Prakash Khot, executive vice president and chief technology officer of athenahealth, shared his views on how artificial intelligence may be applied to healthcare in the near future during an April 13 presentation. The presentation was part of a series of discussions that took place during the Becker's Hospital Review 9th Annual Meeting in Chicago from April 11 through April 14.

Here are four key thoughts Mr. Khot shared during his presentation.

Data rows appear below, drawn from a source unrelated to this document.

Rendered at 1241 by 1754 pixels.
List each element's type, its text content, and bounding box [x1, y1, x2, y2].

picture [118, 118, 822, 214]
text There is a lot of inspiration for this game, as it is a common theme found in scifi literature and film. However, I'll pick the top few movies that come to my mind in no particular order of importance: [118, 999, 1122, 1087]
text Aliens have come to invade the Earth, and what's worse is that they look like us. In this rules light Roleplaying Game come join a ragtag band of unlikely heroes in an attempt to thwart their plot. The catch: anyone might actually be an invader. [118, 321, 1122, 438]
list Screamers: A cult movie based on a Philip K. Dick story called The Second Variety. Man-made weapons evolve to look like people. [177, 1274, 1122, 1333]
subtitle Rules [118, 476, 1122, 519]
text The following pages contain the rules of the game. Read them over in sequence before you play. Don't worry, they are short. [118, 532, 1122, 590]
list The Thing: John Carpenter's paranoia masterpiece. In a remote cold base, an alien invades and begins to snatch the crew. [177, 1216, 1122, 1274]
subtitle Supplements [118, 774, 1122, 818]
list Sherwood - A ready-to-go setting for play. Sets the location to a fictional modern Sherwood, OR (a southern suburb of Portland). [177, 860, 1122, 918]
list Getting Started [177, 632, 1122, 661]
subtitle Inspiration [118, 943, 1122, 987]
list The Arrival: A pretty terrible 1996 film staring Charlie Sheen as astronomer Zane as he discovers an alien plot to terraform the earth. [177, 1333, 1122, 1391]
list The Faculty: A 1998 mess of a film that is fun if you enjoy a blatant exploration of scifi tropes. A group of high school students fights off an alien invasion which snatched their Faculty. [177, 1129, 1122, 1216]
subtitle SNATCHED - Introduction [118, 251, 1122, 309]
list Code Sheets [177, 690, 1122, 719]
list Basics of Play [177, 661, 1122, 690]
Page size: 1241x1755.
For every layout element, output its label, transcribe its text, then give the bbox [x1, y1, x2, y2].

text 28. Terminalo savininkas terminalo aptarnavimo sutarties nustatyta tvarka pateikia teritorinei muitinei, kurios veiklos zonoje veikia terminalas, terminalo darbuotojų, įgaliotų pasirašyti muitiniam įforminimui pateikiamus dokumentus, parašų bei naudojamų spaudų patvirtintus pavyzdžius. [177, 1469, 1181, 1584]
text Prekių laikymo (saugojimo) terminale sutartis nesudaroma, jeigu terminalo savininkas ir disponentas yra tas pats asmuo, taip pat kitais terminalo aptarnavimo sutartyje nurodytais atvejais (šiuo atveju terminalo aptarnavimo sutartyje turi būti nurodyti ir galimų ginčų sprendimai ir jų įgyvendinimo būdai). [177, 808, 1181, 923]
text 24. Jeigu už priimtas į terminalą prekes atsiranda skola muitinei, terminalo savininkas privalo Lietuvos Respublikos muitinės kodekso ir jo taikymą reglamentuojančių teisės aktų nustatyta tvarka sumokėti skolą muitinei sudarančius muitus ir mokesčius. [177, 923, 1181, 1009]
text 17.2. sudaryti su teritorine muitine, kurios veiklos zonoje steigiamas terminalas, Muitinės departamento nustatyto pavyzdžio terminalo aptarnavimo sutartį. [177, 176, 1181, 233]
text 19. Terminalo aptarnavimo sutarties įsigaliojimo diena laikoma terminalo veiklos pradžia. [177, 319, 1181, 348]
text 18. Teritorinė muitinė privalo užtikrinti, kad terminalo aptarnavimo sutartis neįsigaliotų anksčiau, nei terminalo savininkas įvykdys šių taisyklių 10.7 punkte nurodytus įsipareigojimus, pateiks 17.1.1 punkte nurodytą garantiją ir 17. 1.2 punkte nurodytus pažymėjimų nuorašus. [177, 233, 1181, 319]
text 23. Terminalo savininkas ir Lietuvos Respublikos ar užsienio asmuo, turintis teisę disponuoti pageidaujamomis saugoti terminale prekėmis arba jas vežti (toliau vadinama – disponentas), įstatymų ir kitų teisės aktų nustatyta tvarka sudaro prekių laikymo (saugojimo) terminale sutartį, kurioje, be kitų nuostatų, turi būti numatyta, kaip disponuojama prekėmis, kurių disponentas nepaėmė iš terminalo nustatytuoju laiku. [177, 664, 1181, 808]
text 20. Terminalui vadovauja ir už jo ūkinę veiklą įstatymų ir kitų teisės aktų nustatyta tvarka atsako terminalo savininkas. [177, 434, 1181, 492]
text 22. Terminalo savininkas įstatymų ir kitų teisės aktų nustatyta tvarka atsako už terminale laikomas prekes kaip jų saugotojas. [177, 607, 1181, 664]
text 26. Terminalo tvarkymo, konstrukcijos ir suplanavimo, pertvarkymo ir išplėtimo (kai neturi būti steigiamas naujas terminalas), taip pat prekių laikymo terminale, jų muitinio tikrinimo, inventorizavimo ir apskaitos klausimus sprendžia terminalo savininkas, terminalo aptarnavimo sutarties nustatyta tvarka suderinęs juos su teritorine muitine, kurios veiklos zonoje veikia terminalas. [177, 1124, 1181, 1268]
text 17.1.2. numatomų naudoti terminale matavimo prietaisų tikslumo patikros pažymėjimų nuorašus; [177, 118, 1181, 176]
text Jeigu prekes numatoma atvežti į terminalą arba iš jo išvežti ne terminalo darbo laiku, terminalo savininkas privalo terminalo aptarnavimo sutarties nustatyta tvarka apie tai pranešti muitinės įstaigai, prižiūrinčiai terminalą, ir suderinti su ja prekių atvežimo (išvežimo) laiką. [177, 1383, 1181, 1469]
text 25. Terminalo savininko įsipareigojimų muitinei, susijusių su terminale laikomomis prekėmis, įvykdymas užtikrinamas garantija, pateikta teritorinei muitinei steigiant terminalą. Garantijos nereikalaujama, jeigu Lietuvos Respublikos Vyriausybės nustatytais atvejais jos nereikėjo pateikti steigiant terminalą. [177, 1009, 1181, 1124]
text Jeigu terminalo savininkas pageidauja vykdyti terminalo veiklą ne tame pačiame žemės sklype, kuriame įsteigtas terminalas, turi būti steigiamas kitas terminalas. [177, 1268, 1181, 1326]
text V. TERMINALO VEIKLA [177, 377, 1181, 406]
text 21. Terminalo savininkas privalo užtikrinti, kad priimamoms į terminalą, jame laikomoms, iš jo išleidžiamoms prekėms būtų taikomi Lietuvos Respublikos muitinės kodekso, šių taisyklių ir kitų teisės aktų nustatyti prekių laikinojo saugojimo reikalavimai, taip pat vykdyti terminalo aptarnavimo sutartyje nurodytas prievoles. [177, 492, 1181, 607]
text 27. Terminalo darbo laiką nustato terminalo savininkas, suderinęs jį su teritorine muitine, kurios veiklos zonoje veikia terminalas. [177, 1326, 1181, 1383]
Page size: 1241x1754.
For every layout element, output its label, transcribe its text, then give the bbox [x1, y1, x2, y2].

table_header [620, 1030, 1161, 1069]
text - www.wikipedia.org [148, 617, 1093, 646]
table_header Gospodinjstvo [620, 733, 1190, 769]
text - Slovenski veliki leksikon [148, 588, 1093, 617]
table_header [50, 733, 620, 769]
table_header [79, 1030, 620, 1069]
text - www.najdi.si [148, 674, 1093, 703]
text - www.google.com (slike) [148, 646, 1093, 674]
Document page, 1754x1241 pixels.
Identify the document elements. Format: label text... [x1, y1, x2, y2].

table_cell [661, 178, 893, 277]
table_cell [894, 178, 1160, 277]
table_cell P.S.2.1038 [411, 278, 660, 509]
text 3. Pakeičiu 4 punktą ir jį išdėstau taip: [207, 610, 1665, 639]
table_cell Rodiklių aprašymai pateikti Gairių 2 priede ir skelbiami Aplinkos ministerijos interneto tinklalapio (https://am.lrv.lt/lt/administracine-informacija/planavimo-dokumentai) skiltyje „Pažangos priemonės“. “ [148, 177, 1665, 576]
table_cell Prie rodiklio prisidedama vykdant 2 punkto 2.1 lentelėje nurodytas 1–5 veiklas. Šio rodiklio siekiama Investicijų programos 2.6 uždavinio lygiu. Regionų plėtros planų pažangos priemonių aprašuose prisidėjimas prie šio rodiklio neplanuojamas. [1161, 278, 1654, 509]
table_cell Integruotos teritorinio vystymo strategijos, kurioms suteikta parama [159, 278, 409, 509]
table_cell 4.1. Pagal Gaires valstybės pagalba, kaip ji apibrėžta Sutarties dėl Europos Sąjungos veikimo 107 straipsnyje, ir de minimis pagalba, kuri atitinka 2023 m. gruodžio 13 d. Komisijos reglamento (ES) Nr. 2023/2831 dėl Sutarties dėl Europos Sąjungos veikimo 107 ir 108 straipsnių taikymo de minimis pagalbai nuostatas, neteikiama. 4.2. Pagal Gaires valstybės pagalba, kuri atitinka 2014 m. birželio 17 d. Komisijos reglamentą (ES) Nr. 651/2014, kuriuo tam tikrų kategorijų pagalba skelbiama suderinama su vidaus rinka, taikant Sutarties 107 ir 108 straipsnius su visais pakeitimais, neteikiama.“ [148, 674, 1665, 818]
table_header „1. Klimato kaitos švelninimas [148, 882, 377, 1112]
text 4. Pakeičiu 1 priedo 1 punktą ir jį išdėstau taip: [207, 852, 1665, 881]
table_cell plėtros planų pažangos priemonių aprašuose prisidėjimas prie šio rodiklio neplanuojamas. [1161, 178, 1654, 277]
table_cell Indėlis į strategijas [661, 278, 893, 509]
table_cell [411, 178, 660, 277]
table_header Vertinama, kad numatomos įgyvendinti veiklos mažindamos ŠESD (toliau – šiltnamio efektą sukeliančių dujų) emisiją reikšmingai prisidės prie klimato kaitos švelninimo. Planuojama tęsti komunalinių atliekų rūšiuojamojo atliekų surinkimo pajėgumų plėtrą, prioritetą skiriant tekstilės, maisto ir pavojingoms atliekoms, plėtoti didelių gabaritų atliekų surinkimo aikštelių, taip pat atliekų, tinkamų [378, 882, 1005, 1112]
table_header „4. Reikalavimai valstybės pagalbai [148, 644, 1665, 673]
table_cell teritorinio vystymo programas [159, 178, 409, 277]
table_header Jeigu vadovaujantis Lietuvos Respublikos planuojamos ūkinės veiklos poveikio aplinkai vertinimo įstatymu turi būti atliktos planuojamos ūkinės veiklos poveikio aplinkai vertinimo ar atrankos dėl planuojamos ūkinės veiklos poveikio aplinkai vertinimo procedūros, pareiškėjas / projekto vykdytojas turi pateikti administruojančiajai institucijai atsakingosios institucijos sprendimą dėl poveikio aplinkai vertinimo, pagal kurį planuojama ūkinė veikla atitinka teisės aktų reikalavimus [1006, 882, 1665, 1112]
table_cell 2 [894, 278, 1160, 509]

On finding AI's entry point in healthcare

"From a technology perspective, we're at a stage where computers pretty much can do anything and everything we can do," Mr. Khot said. "It's very possible to take this technology and apply it to any problem we think is important for us to solve. … There is no intent here to replace a doctor. The intent is to find a business outcome, experience outcome, clinical outcome, where this technology could be applied to make healthcare the way it should be. AI is the mind of a mathematician with the heart of a doctor."

One use case: Reducing patient no-shows

"Some studies have found if we could increase the saturation of appointments, the density of appointments of doctors on our network, we could put back $300 million into those health systems," Mr. Khot said. "We could search a lot of our existing data for previous patterns about [a patient], or similar people, and predict whether he will actually show up for that appointment. We can do what the airline does, and double-book some of those appointments. Increase the density of the appointment cluster, to help the health system make money."

Another use case: Reducing potential overprescribing

"How can we apply some level of AI to help the doctor make a better decision?" Mr. Khot asked, honing in on a problem he called "overcare," in which physicians prescribe unnecessary medications or procedures. "You can form guidance [based on existing research] to help doctors make a good decision. Then, when a doctor is prescribing something really complicated, expensive and involved, a system can provide a real-time second opinion … to allow the doctor to make the right choice. … There's research that shows allowing this kind of filter will stop more than 50 to 60 percent of very expensive and involved procedures."

Promoting physician buy-in and acceptance

"We need to find out those outcomes that will really benefit [physicians] … if I could take away grunt work, if I could tell a doctor, 'Look, you don't have to worry about faxes,' I'm fairly certain they'll be very happy," Mr. Khot said. "The second thing is bringing what the consumer world has actually done. They have infused technology, where none of you thought you were using AI, but you actually use Google maps all the time. … Infusing [AI] in an experience that's very natural and organic to them will make it easier for them to accept the technology."